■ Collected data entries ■
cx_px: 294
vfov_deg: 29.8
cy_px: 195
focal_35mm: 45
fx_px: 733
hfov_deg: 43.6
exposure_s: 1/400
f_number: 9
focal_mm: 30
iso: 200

* * *

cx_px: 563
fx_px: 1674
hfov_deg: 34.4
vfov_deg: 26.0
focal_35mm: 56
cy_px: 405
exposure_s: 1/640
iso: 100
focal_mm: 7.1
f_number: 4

■ WORK TO COMPLETE ■
All lines in the data above from the one with "fx_px: 1674" through the one with "f_number: 4" must be repeated exactly, and no others.

■ OUTPUT FOR THIS EXERCISE ■
fx_px: 1674
hfov_deg: 34.4
vfov_deg: 26.0
focal_35mm: 56
cy_px: 405
exposure_s: 1/640
iso: 100
focal_mm: 7.1
f_number: 4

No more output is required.